Edmen Leong, Director of Specialised Educational Services of DAS mengatakan, “Dengan lingkungan inklusif dan campur tangan ahli pendidikan yang tepat, anak-anak tersebut dapat meraih keberhasilan dalam akademik dan berkontribusi di masyarakat dengan bakat mereka.” Ia percaya bahwa setiap anak dengan disleksia memiliki potensi unik yang seringkali luput dari perhatian karena kurangnya pemahaman tentang disleksia.
Salah satu alasan lain mengapa banyak dari anak-anak dengan disleksia tidak dapat berkembang adalah karena mereka merasa prestasinya lebih buruk dibandingkan orang lain. Akibatnya, anak-anak penyandang disleksia tidak memiliki motivasi dan dorongan untuk berkembang. Itulah mengapa sangat penting bagi orang tua dan pendidik untuk mendorong dan membantu anak-anak tersebut.
Sementara itu, Presiden Asosiasi Disleksia Indonesia (ADI), dr. Kristiantini Dewi menyatakan bahwa self-esteem adalah sesuatu yang sangat penting untuk diperhatikan oleh orang tua dan para profesional. “Kita perlu memperhatikan apa saja kesulitan serta kegemaran dan bakat mereka. Saya meminta orang tua untuk tidak melupakan bagian itu.”

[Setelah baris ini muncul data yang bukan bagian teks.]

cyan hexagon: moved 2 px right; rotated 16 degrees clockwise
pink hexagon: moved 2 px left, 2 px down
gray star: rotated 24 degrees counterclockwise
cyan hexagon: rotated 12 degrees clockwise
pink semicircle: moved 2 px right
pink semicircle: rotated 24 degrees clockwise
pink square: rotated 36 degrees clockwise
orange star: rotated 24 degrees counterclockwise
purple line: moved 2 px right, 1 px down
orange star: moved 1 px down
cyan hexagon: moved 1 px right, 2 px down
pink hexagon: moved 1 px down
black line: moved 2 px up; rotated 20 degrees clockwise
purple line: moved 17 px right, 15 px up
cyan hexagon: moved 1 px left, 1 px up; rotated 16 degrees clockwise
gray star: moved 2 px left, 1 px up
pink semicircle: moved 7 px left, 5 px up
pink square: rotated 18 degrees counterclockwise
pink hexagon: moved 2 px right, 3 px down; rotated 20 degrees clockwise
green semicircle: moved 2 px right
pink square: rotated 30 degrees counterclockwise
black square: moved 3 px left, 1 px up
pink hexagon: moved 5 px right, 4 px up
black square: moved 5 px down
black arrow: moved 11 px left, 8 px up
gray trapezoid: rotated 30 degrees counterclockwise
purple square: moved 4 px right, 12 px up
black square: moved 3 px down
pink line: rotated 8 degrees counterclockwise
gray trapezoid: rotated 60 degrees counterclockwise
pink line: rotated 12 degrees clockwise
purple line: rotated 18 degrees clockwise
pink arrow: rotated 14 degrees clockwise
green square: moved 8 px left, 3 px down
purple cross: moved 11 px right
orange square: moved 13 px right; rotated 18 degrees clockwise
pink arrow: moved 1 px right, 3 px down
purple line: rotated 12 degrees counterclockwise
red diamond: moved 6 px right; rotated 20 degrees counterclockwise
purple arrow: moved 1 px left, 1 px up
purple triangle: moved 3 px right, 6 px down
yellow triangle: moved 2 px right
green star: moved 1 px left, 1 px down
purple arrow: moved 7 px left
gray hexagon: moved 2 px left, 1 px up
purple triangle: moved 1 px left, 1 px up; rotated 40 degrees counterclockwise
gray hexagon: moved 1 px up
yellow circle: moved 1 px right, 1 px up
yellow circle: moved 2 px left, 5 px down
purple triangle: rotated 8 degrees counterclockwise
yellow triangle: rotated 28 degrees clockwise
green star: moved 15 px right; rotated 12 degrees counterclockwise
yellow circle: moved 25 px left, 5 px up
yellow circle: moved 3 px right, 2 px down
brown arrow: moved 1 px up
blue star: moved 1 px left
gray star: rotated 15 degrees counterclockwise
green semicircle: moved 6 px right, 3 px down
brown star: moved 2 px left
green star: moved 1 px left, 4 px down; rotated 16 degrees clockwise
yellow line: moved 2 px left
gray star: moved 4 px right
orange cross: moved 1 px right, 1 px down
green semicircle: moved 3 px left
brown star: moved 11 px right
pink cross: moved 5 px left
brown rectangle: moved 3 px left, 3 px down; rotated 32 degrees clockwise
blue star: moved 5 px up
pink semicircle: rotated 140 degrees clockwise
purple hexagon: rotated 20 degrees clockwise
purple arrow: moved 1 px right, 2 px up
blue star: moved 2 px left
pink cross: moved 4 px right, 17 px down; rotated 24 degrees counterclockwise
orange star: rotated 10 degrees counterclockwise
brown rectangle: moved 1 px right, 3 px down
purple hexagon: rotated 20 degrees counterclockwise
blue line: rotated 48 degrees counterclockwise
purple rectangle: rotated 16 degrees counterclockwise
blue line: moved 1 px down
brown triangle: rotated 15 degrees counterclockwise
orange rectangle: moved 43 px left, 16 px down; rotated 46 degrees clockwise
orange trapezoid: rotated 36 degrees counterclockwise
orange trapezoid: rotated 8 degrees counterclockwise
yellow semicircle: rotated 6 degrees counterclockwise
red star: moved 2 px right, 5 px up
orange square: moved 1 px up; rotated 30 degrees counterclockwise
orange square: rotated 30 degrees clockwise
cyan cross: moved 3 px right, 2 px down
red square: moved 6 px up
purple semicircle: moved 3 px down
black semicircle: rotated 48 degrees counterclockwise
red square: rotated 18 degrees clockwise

“Orang tua harus menempatkan diri pada posisi anak mereka sehingga mereka tahu apa yang anak itu alami dan apa yang dibutuhkannya,” ucap Edmen dalam siaran pers yang diterima Era.id. Menurutnya, dengan begitu, anak-anak tersebut akan merasa bahwa ada orang lain yang mengetahui perasaannya.
Hal penting lain yang harus dilakukan orang tua adalah upaya untuk membantu proses membaca dan mengeja sang anak sejak dini. Keduanya sangat penting untuk membantu anak-anak dengan disleksia bisa melanjutkan pembelajaran ke jenjang berikutnya. Organisasi-organisasi seperti DAS dan ADI secara terus-menerus mendukung proses belajar tersebut.
DAS dan ADI merupakan dua organisasi berbeda yang saling mendukung satu sama lain karena mengusung satu visi yang sama. Selama masa pandemi, kedua organisasi tersebut aktif menyelenggarakan berbagai kegiatan seperti seminar, simposium, assessment, dan layanan lainnya secara daring.
Dalam upaya penjangkauan masyarakat, ADI juga memiliki support group bagi para orang tua. Kelompok tersebut diprakarsai oleh sekelompok orang tua dari anak-anak penderita disleksia. Melalui support group tersebut, para orang tua yang telah memiliki kemampuan dan pengetahuan tentang disleksia berbagi ilmu dengan orang tua lain yang mengalami kondisi atau tantangan serupa.
“Saya pikir kegiatan komunitas dan saling berbagi lebih baik dibandingkan konsultasi dengan dokter. Grup ini berkolaborasi sangat baik dengan asosiasi kami. Mereka membantu kami menjangkau komunitas,” jelas dr. Kristiantini. ADI kini telah memiliki cabang di setiap provinsi di Indonesia dengan sekitar 250 orang tua aktif terlibat dalam support group.
Disleksia bukan penyakit yang bila disembuhkan akan hilang. Untuk itu, upaya yang dilakukan DAS dan ADI bukan untuk menekan angka penderita disleksia melainkan upaya untuk mengidentifikasi kesulitan belajar anak secepat mungkin dan melakukan tindakan pencegahan secara komprehensif. Kedua organisasi tersebut terus mencoba mengidentifikasi disleksia dan kesulitan belajar lainnya dari usia prasekolah sehingga ketika penderita disleksia memasuki usia sekolah dasar, mereka memiliki wawasan yang cukup tentang kekuatan dan kelemahan yang mereka miliki dan bagaimana mengatasinya.
“Jumlahnya tidak akan ditekan karena itu adalah sesuatu yang tidak dapat disembuhkan. Faktanya, kami berhasil apabila bisa melihat angkat tersebut meningkat. Artinya, kami berhasil meningkatkan kesadaran masyarakat tentang disleksia,” tutup Edmen.